Evidence: Actor 1 session token retrieves Actor 2 order data
Confidence: confirmed_behavior
Validation: Response body contains different user's PII
Fix: Implement object-level authorisation checks bound to session identity

Findings are not pattern matches. They are behaviourally validated outcomes.
If a finding reaches Tier A, it has been reproduced, cross-validated, and confirmed exploitable.

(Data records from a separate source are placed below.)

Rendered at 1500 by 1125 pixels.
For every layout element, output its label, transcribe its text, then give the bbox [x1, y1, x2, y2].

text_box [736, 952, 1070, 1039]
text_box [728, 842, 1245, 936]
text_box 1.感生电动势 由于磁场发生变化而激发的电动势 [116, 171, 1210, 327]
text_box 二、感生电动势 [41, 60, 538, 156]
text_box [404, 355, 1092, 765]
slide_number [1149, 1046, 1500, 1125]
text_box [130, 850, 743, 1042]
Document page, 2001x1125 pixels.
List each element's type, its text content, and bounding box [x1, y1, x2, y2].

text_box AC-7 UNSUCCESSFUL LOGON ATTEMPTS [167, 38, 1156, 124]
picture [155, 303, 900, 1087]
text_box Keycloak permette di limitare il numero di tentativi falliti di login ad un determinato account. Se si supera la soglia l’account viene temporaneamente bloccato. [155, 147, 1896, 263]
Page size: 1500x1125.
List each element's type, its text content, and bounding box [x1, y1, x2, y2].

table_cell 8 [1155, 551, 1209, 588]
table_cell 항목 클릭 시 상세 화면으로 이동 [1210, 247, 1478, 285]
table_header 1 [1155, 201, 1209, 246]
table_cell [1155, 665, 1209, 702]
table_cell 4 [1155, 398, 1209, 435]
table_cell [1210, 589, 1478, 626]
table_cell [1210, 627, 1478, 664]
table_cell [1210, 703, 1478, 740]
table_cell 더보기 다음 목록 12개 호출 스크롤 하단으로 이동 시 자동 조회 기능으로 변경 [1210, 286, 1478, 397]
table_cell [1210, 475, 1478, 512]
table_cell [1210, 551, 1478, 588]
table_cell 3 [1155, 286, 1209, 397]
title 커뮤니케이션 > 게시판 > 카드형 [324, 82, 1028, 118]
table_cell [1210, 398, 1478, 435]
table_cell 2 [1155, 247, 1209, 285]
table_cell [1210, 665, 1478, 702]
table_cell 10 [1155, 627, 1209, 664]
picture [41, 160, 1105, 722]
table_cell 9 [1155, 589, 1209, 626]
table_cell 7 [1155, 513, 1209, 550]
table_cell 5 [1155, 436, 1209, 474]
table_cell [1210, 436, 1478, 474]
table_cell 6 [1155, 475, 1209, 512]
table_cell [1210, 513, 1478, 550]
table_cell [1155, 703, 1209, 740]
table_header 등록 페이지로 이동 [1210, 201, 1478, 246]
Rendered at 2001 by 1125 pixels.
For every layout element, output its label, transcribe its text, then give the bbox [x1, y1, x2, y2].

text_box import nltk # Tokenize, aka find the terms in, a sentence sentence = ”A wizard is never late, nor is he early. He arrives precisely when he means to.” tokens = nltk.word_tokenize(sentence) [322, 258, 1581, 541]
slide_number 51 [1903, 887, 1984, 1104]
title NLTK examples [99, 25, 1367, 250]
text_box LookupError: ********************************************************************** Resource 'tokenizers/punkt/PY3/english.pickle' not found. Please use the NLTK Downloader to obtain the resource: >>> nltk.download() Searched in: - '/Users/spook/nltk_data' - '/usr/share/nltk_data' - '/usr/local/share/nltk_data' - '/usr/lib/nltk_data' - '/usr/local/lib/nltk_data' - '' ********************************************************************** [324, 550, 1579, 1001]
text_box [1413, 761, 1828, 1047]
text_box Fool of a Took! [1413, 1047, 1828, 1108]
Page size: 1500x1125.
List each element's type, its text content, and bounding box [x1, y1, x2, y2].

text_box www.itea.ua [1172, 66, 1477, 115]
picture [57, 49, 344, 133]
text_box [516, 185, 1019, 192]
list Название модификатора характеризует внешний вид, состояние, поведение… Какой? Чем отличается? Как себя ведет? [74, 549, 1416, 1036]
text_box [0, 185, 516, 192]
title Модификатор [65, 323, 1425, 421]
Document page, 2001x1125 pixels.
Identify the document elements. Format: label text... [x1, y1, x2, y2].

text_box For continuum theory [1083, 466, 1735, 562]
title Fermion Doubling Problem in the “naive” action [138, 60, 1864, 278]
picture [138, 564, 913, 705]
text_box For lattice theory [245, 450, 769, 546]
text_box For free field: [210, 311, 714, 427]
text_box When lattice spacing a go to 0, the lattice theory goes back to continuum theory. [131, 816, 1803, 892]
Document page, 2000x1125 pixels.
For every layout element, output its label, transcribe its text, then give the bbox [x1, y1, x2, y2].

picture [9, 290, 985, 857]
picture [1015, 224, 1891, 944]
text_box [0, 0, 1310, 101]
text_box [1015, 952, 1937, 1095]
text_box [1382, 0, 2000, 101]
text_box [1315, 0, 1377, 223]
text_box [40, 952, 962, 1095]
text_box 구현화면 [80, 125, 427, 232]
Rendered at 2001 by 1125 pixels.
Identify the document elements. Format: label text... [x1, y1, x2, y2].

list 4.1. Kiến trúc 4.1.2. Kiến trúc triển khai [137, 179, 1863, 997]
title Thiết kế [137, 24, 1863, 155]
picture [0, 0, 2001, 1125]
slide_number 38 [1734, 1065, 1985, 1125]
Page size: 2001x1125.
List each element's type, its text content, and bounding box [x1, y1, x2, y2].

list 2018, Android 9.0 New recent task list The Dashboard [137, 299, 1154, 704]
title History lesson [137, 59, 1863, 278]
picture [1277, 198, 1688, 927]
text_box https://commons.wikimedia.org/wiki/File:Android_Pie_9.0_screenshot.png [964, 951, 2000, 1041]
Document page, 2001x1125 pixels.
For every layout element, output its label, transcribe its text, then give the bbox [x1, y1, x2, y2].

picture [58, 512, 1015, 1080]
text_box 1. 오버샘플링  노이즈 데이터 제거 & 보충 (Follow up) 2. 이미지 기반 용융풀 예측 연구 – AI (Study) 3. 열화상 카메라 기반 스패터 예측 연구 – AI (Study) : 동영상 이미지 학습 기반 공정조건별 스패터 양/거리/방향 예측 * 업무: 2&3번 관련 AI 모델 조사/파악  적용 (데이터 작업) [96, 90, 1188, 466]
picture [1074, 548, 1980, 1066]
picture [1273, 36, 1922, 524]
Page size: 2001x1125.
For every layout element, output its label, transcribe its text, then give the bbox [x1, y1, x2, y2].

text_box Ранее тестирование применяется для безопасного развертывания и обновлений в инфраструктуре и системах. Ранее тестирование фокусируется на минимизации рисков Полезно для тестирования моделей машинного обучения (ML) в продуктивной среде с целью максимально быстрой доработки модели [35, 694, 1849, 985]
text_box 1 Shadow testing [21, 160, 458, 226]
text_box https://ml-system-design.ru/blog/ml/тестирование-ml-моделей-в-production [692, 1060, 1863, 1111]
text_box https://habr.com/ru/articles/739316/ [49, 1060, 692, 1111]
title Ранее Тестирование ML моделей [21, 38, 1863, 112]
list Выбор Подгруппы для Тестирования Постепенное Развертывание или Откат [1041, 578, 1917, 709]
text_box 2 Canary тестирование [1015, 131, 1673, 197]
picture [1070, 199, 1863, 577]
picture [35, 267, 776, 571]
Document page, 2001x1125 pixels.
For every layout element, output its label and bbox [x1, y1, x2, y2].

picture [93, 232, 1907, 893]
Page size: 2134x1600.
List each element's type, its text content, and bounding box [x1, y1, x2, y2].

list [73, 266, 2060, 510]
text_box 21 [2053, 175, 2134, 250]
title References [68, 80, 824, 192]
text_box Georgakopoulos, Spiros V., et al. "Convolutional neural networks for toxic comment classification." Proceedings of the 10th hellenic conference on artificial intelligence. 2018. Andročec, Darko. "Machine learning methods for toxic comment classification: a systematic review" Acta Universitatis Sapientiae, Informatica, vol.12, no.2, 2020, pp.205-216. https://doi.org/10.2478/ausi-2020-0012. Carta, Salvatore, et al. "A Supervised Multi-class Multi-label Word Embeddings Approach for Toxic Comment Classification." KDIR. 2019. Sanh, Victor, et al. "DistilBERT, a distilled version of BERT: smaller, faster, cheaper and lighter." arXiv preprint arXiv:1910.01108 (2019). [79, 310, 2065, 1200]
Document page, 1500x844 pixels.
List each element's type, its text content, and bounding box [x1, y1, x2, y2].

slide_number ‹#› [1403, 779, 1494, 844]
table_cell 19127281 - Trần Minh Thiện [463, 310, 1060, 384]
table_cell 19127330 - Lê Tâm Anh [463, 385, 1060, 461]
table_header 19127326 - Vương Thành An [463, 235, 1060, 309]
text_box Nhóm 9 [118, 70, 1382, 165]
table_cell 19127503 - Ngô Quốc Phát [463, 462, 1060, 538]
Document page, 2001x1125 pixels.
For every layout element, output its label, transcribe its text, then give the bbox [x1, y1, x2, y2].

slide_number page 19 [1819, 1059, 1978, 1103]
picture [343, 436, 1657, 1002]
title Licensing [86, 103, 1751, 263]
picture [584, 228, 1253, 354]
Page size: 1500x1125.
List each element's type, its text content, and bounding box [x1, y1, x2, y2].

Signal-to-noise performance

22,748 → 72
Raw probe signals reduced to actionable findings. One endpoint. Full mode. Zero false positives in Tier A.
600+
Concurrent probes per endpoint across 12 independent test suites. 14 injection categories. 50+ reclassification rules.
5-tier
Evidence classification hierarchy. confirmed_behavior → target_responded → inconclusive → transport_failed → scanner_rejected.
Methodology: The signal fusion pipeline processes 600+ probes per endpoint across 12 concurrent suites. Raw results pass through a five-level evidence classifier (confirmed_behavior → target_responded → inconclusive → transport_failed → scanner_rejected), then through 50+ context-aware reclassification rules that account for endpoint properties (public vs. protected, read vs. write, data sensitivity). The grouping engine consolidates related findings — four missing security headers become one hardening item, not four. Behavioural multipliers weight confirmed exploit classes (auth bypass ×1.5, privilege escalation ×1.4, race condition ×1.3) to ensure scoring reflects real-world impact, not probe count.
Validated against OWASP API Top 10 attack patterns across 38+ vulnerable endpoint configurations.

Developer entry point

$ pip install apistrike
$ apistrike scan --behavioural ./spec.yaml

Supported Formats

  • OpenAPI 3.x / Swagger 2.0
  • Single endpoint URL
  • JSON export

Execution Modes

  • --mode quick  9 suites, ~150s
  • --mode full  12 suites, ~300s
  • --output json  machine-readable
Security testing that ignores behaviour will miss behavioural exploits.

ABPT is not an extension of DAST. It replaces it.